***** Document passage *****

# Walbro 225a carb kit ?



## ajmartin (Oct 18, 2004)

I am having trouble finding a carb kit for this carburetor. The dealer has ordered a carb kit but the diaphram in the kit does not have the "button" attached. 

It's from a a WeedEater UltraTrim.

Has anyone seen this type of gasket/diaphram before?
( see attached photo )

The carb is stamped wa225a.

Thank you.


----------



## geogrubb (Jul 28, 2006)

ajmartin said:


> I am having trouble finding a carb kit for this carburetor. The dealer has ordered a carb kit but the diaphram in the kit does not have the "button" attached.
> 
> It's from a a WeedEater UltraTrim.
> 
> ...

***** Information *****

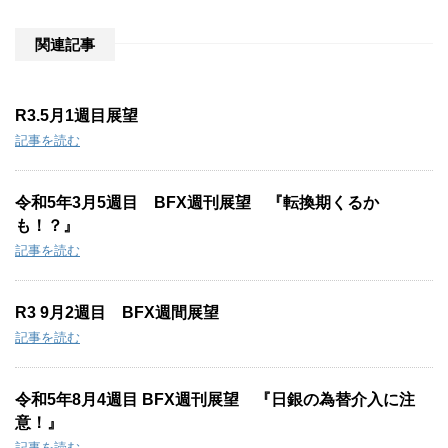
e
:
関連記事
R3.5月1週目展望
記事を読む
令和5年3月5週目 BFX週刊展望 『転換期くるか
も！？』
記事を読む
R3 9月2週目 BFX週間展望
記事を読む
令和5年8月4週目 BFX週刊展望 『日銀の為替介入に注
意！』
記事を読む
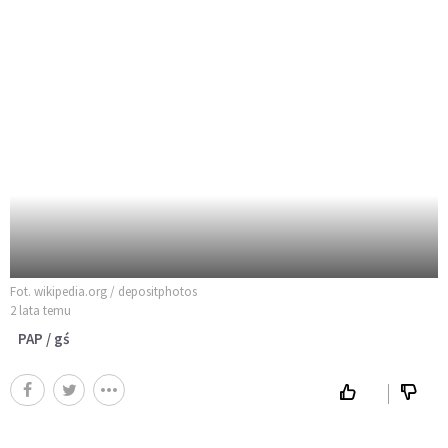
Fot. wikipedia.org / depositphotos
2 lata temu
PAP / gś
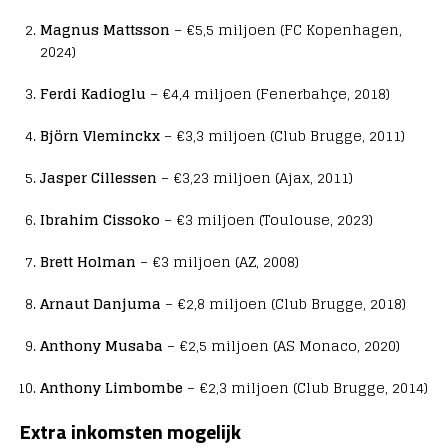
Magnus Mattsson
– €5,5 miljoen (FC Kopenhagen,
2024)
Ferdi Kadioglu
– €4,4 miljoen (Fenerbahçe, 2018)
Björn Vleminckx
– €3,3 miljoen (Club Brugge, 2011)
Jasper Cillessen
– €3,23 miljoen (Ajax, 2011)
Ibrahim Cissoko
– €3 miljoen (Toulouse, 2023)
Brett Holman
– €3 miljoen (AZ, 2008)
Arnaut Danjuma
– €2,8 miljoen (Club Brugge, 2018)
Anthony Musaba
– €2,5 miljoen (AS Monaco, 2020)
Anthony Limbombe
– €2,3 miljoen (Club Brugge, 2014)
Extra inkomsten mogelijk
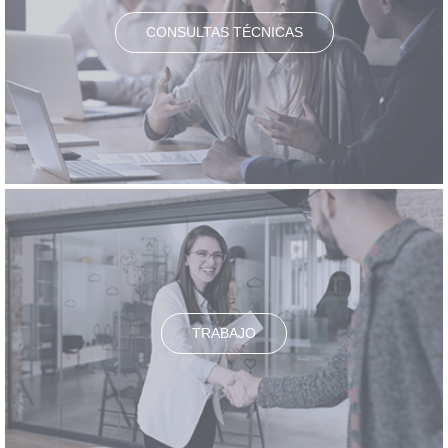
CONSULTAS TÉCNICAS
TRABAJO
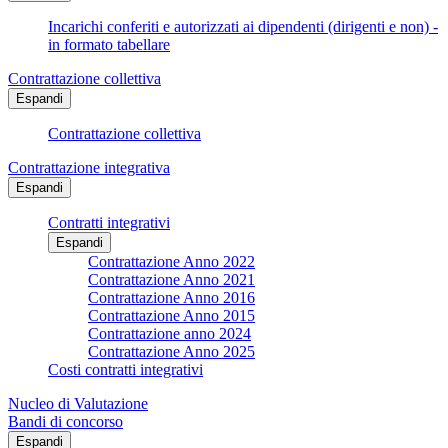
Incarichi conferiti e autorizzati ai dipendenti (dirigenti e non) -
in formato tabellare
Contrattazione collettiva
Espandi
Contrattazione collettiva
Contrattazione integrativa
Espandi
Contratti integrativi
Espandi
Contrattazione Anno 2022
Contrattazione Anno 2021
Contrattazione Anno 2016
Contrattazione Anno 2015
Contrattazione anno 2024
Contrattazione Anno 2025
Costi contratti integrativi
Nucleo di Valutazione
Bandi di concorso
Espandi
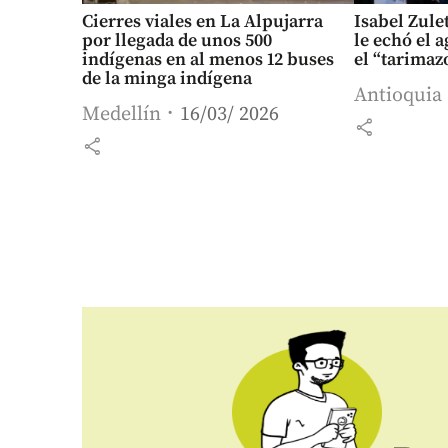
Cierres viales en La Alpujarra
Isabel Zule
por llegada de unos 500
le echó el 
indígenas en al menos 12 buses
el “tarimaz
de la minga indígena
Antioquia
Medellín
16/03/ 2026
share
share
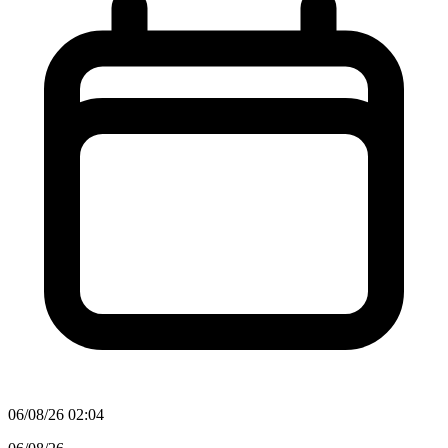
06/08/26 02:04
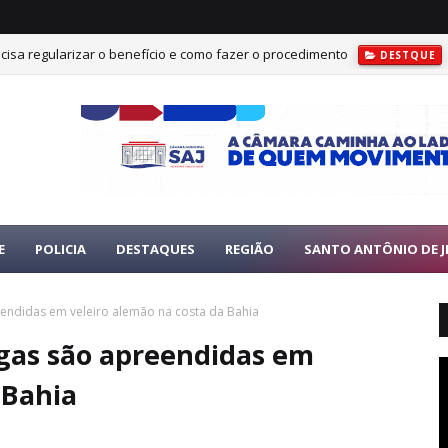
cisa regularizar o benefício e como fazer o procedimento
DESTQUE
E
POLICIA
DESTAQUES
REGIÃO
SANTO ANTÔNIO DE J
endidas em veleiro alemão na costa da Bahia
ogas são apreendidas em
 Bahia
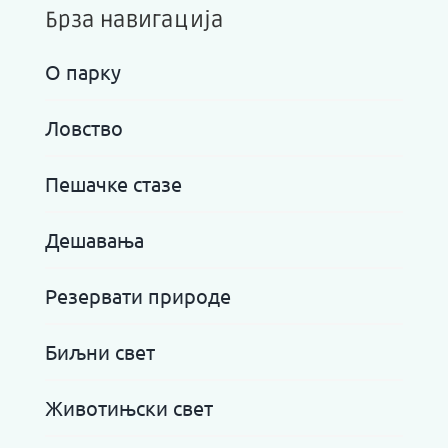
Брза навигација
О парку
Ловство
Пешачке стазе
Дешавања
Резервати природе
Биљни свет
Животињски свет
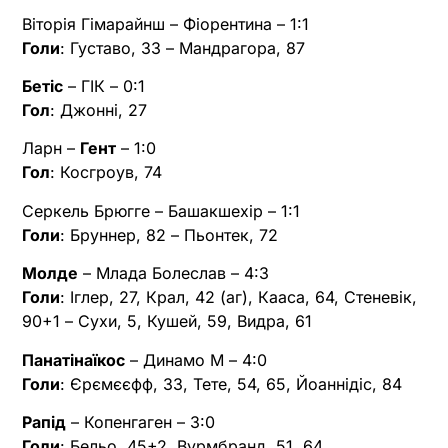
Віторія Гімарайнш – Фіорентина – 1:1
Голи
: Густаво, 33 – Мандрагора, 87
Бетіс
– ГІК – 0:1
Гол
: Джонні, 27
Ларн –
Гент
– 1:0
Гол
: Косгроув, 74
Серкель Брюгге – Башакшехір – 1:1
Голи
: Бруннер, 82 – Пьонтек, 72
Молде
– Млада Болеслав – 4:3
Голи
: Іглер, 27, Крал, 42 (аг), Кааса, 64, Стеневік,
90+1 – Сухи, 5, Кушей, 59, Видра, 61
Панатінаїкос
– Динамо М – 4:0
Голи
: Єрємєєфф, 33, Тете, 54, 65, Йоаннідіс, 84
Рапід
– Копенгаген – 3:0
Голи
: Бельо, 45+2, Вурмбранд, 51, 64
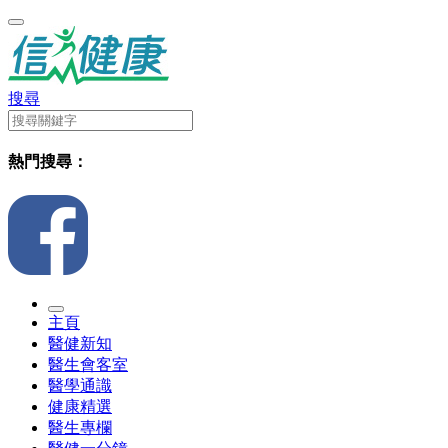
搜尋
熱門搜尋：
主頁
醫健新知
醫生會客室
醫學通識
健康精選
醫生專欄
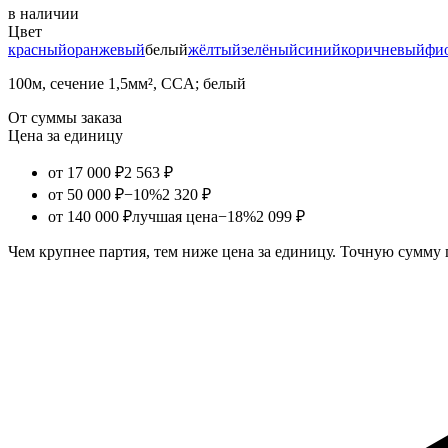
в наличии
Цвет
красный
оранжевый
белый
жёлтый
зелёный
синий
коричневый
фи
100м, сечение 1,5мм², CCA; белый
От суммы заказа
Цена за единицу
от 17 000 ₽
2 563 ₽
от 50 000 ₽
−10%
2 320 ₽
от 140 000 ₽
лучшая цена
−18%
2 099 ₽
Чем крупнее партия, тем ниже цена за единицу. Точную сумму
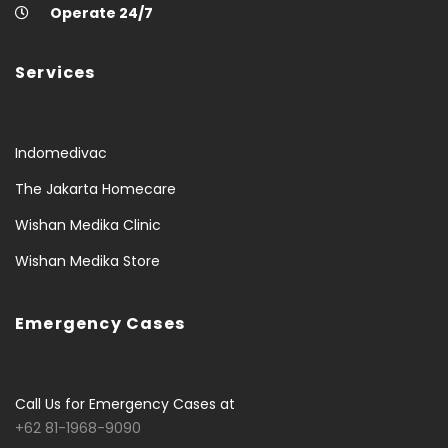
Operate 24/7
Services
Indomedivac
The Jakarta Homecare
Wishan Medika Clinic
Wishan Medika Store
Emergency Cases
Call Us for Emergency Cases at
+62 81-1968-9090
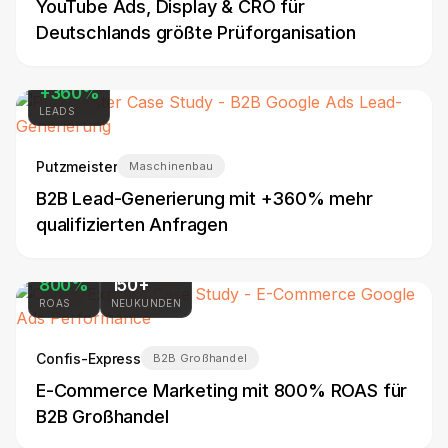
YouTube Ads, Display & CRO für
Deutschlands größte Prüforganisation
+360%
LEADS
Putzmeister
Maschinenbau
B2B Lead-Generierung mit +360% mehr
qualifizierten Anfragen
800%
150+
ROAS
NEUKUNDEN
Confis-Express
B2B Großhandel
E-Commerce Marketing mit 800% ROAS für
B2B Großhandel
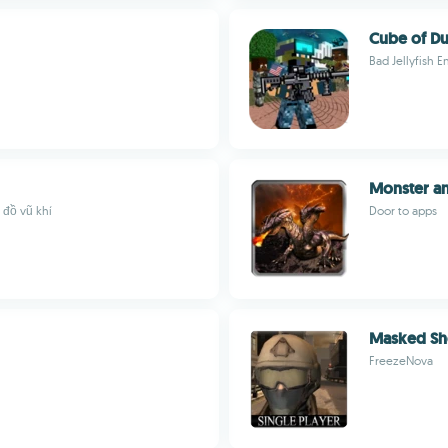
Cube of Du
Bad Jellyfish 
Monster a
 đồ vũ khí
Door to apps
Masked Sho
FreezeNova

*****

_What this exercise asks_
1. Print the part of the forum thread starting at "# Walbro 225a" and ending at "is stamped wa225a.".
2. List every model name or stamped marking in the forum thread that identifies the carburetor or the tool it comes from.
3. Go on with the forum thread about the Walbro carb kit from the point where it stops.

_Responses by item number_
1.
# Walbro 225a carb kit ?



## ajmartin (Oct 18, 2004)

I am having trouble finding a carb kit for this carburetor. The dealer has ordered a carb kit but the diaphram in the kit does not have the "button" attached. 

It's from a a WeedEater UltraTrim.

Has anyone seen this type of gasket/diaphram before?
( see attached photo )

The carb is stamped wa225a.

2.
- Walbro 225a
- WeedEater UltraTrim
- wa225a

3.
Here is the link to your carb, Walbro has under Poulan trimmer. Have a good one. Geo
http://wem.walbro.com/walbro/produc...=WA-225-1&GroupName=Trimmer&FamilyName=POULAN


----------



## ajmartin (Oct 18, 2004)

Thanks Geogrubb, the diagram you sent is exactly the one the dealer had. If you notice part #9 the diaphram cover plate is solid, no hole in it for the button on the diaphram.

The dealer is stumped and he also took a picture of my parts.

I just thought I'd use this forum to see if anyone had come across this type before.

I appreciate your help, thanks.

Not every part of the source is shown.